We also founded MetaSLAM, a joint organization to leverage the top researchers within Field Robotics domain, and extending the current boundaries for real-world robotic applications. We are combined with the top-researchers around the world.

Our Abilities

MetaSLAM provides the following core approaches:

  • Multi-sensor Fusion based Localization and Navigation
  • City-scale Map Merging
  • Large-scale indoor Navigation
  • Multi-agent Cooperation and Exploration
  • Lifelong Perception and Navigation

Based on the above abilities, we hope MetaSLAM can benefit for more researchers in different kinds of filed robotic areas.

News

  • 2023-08-01 We are hosting a competition at IROS 2023 workshop Closing the Loop on Localization with Prof.
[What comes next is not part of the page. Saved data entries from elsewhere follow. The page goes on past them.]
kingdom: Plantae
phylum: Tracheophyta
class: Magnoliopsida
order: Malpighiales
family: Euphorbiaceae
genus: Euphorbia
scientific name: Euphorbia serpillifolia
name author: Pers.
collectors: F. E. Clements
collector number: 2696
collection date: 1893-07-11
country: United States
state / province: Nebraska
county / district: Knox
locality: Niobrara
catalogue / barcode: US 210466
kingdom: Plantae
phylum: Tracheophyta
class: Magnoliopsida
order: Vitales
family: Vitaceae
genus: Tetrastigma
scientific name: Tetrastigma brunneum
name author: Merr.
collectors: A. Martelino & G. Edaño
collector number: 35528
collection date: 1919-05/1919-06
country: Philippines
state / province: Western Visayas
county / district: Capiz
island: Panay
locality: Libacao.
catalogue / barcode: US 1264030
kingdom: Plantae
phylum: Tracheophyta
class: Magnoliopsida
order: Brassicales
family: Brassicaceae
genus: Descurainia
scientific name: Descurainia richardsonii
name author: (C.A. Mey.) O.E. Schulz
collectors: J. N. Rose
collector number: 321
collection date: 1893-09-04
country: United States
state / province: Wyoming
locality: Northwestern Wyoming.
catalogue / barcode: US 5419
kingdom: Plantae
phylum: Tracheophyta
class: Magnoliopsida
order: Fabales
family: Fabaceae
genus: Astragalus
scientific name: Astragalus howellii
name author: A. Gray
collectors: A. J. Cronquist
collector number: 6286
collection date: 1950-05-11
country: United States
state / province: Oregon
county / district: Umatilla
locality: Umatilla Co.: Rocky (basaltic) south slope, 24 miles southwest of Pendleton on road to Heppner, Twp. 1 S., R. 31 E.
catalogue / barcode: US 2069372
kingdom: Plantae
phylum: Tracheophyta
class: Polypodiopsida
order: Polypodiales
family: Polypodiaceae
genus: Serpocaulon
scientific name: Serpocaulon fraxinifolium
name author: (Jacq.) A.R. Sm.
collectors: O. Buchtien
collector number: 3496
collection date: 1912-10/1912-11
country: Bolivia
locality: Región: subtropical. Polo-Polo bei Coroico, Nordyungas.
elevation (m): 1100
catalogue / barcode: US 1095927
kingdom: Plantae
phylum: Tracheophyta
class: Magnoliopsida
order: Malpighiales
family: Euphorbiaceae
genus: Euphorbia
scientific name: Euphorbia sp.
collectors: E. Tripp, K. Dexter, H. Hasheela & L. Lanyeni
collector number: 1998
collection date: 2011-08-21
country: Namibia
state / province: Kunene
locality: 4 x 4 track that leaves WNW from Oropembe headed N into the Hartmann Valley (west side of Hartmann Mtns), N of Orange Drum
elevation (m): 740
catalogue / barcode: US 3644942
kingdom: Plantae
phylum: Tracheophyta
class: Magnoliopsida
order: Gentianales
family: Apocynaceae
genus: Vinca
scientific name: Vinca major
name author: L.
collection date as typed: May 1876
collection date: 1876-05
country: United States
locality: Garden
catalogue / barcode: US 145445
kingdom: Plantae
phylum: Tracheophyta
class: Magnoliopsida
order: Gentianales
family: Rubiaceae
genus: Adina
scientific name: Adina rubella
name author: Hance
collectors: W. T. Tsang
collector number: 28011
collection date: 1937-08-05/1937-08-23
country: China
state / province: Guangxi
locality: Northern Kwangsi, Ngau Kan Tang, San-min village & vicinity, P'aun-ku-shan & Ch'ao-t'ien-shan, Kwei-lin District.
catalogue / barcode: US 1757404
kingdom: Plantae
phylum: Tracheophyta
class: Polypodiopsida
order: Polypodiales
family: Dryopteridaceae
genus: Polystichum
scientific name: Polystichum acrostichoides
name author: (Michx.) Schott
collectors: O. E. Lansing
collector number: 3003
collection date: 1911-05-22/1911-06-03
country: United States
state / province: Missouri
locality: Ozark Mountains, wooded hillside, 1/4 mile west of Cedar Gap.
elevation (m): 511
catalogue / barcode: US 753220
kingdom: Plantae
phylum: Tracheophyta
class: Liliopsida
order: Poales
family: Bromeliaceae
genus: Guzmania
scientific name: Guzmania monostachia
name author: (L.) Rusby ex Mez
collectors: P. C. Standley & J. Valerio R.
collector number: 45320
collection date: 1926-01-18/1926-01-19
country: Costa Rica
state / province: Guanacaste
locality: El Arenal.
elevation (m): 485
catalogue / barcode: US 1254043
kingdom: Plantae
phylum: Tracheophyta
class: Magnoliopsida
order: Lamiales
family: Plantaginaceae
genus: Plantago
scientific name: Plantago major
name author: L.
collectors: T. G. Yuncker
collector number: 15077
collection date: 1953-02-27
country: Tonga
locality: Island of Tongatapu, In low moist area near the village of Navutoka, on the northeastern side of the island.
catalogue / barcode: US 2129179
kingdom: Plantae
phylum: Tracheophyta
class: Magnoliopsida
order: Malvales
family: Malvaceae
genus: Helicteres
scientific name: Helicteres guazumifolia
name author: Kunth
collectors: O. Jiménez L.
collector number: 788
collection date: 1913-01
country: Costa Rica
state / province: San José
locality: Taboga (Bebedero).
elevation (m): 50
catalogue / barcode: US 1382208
Sebastian Scherer, which aims at the application of place recognition in mapping merging systems or C-SLAM systems.

  • 2023-07-31 Our paper "BioSLAM: A Bio-inspired Lifelong Memory System for General Place Recognition" is accepted by IEEE Transactions on Robotics.

  • 2023-06-22 Our paper "AutoMerge: A Framework for Map Assembling and Smoothing in City-scale Environments" is accepted by IEEE Transactions on Robotics.